A range of small, electric quadricycles has been launched by start-up company Micro Electric.

The firm - which is based in East Finchley - has developed three new all-electric vehicles: the me city car, the Carry me box van and the Carry me pick up.

The me city vehicle is a two-seater measuring 2,245mm long, 1,290mm wide and 1,570mm tall. Micro Electric claims 93 miles of range from a 10kWh lithium battery, with a top speed of 48mph.

The me costs £11,499, although two other versions are available with lead acid batteries: a ‘Low Speed’ variant that costs £7,999, and a ‘High Speed’ model priced at £9,999.

The ‘Low Speed’ delivers a little more range, although its top speed is limited to just 28mph. Both lead acid versions are more than 100kg heavier than the lithium car, which weighs 518kg.

Lead acid batteries predate lithium cells, with the latter proving to be lighter, more durable and more energy dense. Micro Electric warns that lead acid batteries also take longer to charge, and require a certain amount of maintenance too.

Micro Electric says charging the lithium battery version should take between four and six hours via a household three-pin socket, with the lead acid battery needing between six and eight hours.

Meanwhile, the Carry me box van (£11,999) and pick up (£11,499) boast the same performance figures as the top-spec me city car, although there’s no lead acid battery option.

Both variants measure 3,150mm in length and are the same width as the city car: the box van is slightly taller, however, with a height of 1,680mm.

The load capacity of both vehicles is unknown, and Micro Electric makes no mention of safety systems or crash test results on its website.

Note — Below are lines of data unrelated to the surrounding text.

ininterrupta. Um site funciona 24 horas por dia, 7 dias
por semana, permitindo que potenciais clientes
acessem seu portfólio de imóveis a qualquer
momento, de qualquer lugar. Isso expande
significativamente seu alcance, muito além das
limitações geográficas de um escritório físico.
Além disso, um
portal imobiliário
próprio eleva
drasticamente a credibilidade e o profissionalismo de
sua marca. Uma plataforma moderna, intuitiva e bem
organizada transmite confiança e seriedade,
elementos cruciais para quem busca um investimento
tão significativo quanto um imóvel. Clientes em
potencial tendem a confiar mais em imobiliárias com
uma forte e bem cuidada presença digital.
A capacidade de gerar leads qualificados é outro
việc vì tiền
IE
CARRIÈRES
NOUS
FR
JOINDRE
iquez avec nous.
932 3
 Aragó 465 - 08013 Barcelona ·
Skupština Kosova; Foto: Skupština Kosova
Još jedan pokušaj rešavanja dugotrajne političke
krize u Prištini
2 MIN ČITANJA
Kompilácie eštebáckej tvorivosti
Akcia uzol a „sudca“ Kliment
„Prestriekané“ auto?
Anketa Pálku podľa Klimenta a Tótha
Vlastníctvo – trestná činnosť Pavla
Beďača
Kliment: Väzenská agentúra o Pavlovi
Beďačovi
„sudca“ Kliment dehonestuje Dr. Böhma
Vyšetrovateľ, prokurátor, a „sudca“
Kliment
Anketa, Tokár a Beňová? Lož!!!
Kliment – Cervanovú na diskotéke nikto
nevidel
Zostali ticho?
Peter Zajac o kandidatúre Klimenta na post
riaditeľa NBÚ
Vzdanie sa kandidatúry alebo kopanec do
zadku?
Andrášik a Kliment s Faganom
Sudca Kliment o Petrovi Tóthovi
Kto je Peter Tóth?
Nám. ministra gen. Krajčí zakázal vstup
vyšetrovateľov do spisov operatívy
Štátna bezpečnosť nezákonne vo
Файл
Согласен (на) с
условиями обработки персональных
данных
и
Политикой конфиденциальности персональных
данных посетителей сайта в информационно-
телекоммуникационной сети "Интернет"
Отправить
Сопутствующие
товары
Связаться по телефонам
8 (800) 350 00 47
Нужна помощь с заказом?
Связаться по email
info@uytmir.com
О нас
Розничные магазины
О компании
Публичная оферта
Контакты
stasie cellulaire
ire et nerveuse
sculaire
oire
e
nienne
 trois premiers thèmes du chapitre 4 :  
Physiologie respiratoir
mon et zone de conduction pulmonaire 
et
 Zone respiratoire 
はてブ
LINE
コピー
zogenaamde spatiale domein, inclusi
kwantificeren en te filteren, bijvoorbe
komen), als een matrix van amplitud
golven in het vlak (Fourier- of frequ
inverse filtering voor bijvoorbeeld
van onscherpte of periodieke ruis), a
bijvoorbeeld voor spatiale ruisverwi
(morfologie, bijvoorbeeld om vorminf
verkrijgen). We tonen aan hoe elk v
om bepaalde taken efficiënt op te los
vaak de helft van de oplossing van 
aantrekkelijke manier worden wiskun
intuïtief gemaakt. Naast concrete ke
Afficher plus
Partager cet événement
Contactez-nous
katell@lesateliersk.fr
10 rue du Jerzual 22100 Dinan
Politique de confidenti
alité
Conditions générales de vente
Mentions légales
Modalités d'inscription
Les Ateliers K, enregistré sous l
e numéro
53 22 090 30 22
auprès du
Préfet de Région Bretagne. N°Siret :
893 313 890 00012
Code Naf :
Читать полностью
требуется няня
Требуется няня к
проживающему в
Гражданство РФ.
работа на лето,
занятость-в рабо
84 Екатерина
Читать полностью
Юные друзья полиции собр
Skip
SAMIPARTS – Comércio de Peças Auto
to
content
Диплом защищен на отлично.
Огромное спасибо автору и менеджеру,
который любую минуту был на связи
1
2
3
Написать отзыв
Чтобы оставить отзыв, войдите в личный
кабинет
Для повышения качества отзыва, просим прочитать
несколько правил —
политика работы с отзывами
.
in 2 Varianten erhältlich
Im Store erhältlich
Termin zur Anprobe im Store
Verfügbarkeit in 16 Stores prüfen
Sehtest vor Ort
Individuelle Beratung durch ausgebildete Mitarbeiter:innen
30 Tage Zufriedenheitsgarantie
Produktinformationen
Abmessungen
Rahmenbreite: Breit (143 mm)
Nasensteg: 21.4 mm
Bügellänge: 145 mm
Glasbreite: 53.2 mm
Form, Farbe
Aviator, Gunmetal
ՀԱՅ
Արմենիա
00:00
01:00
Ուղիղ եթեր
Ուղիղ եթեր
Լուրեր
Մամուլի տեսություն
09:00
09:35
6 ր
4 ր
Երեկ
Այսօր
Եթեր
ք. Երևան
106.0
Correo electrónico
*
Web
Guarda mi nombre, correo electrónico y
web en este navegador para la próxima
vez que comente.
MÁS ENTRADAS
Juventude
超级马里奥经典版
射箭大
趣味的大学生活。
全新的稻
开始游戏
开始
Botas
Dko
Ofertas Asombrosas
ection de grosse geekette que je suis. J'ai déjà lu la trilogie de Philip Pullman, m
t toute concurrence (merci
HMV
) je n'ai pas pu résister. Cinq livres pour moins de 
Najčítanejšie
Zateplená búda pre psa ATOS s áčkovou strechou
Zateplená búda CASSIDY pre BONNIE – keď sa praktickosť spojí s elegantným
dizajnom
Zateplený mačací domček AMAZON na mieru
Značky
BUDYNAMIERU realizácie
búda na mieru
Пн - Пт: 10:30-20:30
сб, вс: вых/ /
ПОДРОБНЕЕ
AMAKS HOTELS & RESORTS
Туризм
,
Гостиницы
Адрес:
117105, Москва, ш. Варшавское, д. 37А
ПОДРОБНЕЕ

All vehicles come in right-hand drive, and get LED daytime running lights, a glass roof, power steering and a Bluetooth-equipped infotainment system as standard.

Prices include VAT, although Micro Electric’s vehicles are classified as L7E heavy quadricycles, meaning they aren’t eligible for the Government’s £3,500 plug-in car grant.

Micro Electric hasn’t announced when it’s range will go on sale, with those wishing to reserve a me directed to a ‘coming soon’ page on the firm’s website.